The Artificial ‘Artificial Intelligence’ Bubble and the Future of Cybersecurity

What’s going on now in the field of ‘AI’ resembles a soap bubble. And we all know what happens to soap bubbles eventually if they keep getting blown up by the circus clowns (no pun intended!): they burst.

By Eugene Kaspersky, CEO and Co-Founder at Kaspersky Lab.

I think the recent article in the New York Times about the boom in ‘artificial intelligence’ in Silicon Valley made many people think hard about the future of cybersecurity – both the near and distant future.

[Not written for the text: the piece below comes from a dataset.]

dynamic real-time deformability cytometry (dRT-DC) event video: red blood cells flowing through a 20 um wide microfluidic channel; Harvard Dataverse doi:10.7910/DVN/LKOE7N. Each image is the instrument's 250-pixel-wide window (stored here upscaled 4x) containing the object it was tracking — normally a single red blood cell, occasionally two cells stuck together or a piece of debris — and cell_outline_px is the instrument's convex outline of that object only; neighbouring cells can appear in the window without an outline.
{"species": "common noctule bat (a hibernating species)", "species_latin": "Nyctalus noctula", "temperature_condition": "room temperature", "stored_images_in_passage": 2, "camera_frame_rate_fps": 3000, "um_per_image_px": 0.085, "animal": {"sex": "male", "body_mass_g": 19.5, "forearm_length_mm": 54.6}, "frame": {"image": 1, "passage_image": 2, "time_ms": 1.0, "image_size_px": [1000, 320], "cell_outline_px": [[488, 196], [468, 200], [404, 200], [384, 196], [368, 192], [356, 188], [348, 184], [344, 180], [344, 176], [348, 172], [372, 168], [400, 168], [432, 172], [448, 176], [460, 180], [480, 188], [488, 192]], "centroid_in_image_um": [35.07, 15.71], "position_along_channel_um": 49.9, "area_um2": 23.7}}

I reckon questions like these will have been pondered on:

  • Where’s the maniacal preoccupation with ‘AI’, which now only exists in the fantasies of futurologists going to lead to?
  • How many more billions will investors put into ventures which, at best, will ‘invent’ what was invented decades ago, at worst – will turn out to be nothing more than inflated marketing… dummies?
  • What are the real opportunities for the development of machine learning cybersecurity technologies?
  • And what will be the role of humans experts in this brave new world?


–Jerry Kaplan, computer scientist, author, futurist and serial entrepreneur (inc. co-founder of Symantec)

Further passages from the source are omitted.